Kim wasn't a wrestler, but Jessie's father Robert was, which is what sparked Jessie's interest in the sport. 

"I remember when I wrestled," recalled Robert. "I weighed about 119 pounds and I could handle my own with them, and so I was like, my girl if someone tries to push her or anything she'll be able to handle her own."

Jessie has now been wrestling for eight years, a constant in the lives of the Allen family, which is a welcomed gift after they suffered two unexpected moments of tragedy - losing Jessie's sister Brooke in 2009 and losing her sister Brittney in 2019.

Kim says, "She [Jessie] was a baby when one of them passed away, like just a few months old. And then, I think she was about 12 when her other sister passed away."

Jessie, her sister Leah, and her parents have developed a strong bond, fueled by unthinkable heartbreak in their family. 

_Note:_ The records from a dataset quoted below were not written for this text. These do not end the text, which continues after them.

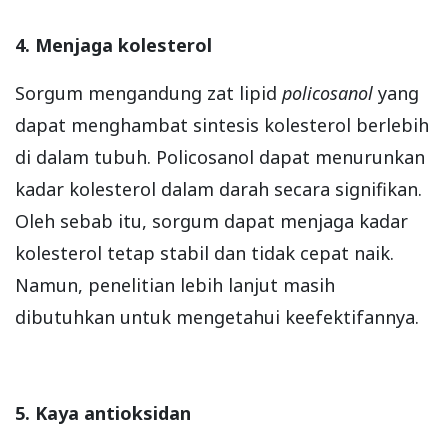
4. Menjaga kolesterol
Sorgum mengandung zat lipid
policosanol
yang
dapat menghambat sintesis kolesterol berlebih
di dalam tubuh. Policosanol dapat menurunkan
kadar kolesterol dalam darah secara signifikan.
Oleh sebab itu, sorgum dapat menjaga kadar
kolesterol tetap stabil dan tidak cepat naik.
Namun, penelitian lebih lanjut masih
dibutuhkan untuk mengetahui keefektifannya.
5. Kaya antioksidan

But for Jessie, the idea of family is more abstract. It extends to the mat, each time she wrestles one of the boys on her team. She says, "The boys treat me like a little sister so they're just there for me."

"They see her as part of the wrestling family," Coach Brinkley explains. "And their job is to go out and make themselves better, and at the same time make her better...and she does the same thing for them."

She knows they'll be there for her win or lose, in her corner sticking up for her.